[Extracted page text data]
════════
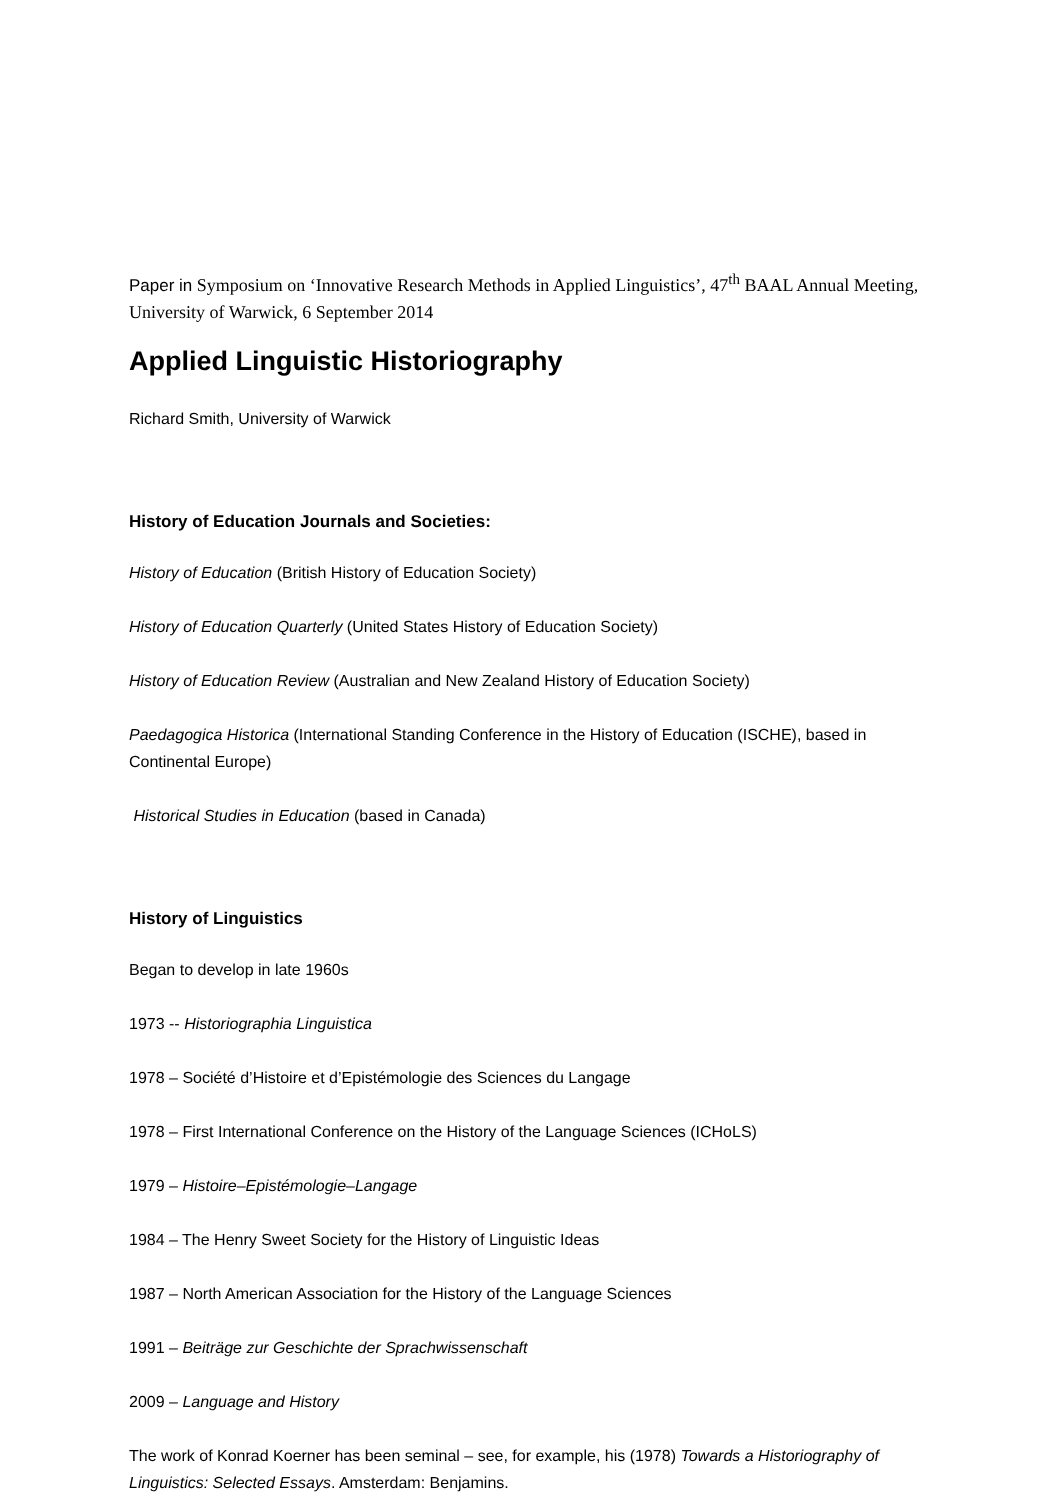Paper in Symposium on ‘Innovative Research Methods in Applied Linguistics’, 47<sup>th</sup> BAAL Annual Meeting, University of Warwick, 6 September 2014
Applied Linguistic Historiography
Richard Smith, University of Warwick
History of Education Journals and Societies:
History of Education (British History of Education Society)
History of Education Quarterly (United States History of Education Society)
History of Education Review (Australian and New Zealand History of Education Society)
Paedagogica Historica (International Standing Conference in the History of Education (ISCHE), based in Continental Europe)
Historical Studies in Education (based in Canada)
History of Linguistics
Began to develop in late 1960s
1973 -- Historiographia Linguistica
1978 – Société d’Histoire et d’Epistémologie des Sciences du Langage
1978 – First International Conference on the History of the Language Sciences (ICHoLS)
1979 – Histoire–Epistémologie–Langage
1984 – The Henry Sweet Society for the History of Linguistic Ideas
1987 – North American Association for the History of the Language Sciences
1991 – Beiträge zur Geschichte der Sprachwissenschaft
2009 – Language and History
The work of Konrad Koerner has been seminal – see, for example, his (1978) Towards a Historiography of Linguistics: Selected Essays. Amsterdam: Benjamins.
════════
§ About this task:
Look above for the line containing "History of Education Quarterly" and the line containing "History of Education Review". Transcribe both, with the lines between them, exactly.

§ Task output:
History of Education Quarterly (United States History of Education Society)
History of Education Review (Australian and New Zealand History of Education Society)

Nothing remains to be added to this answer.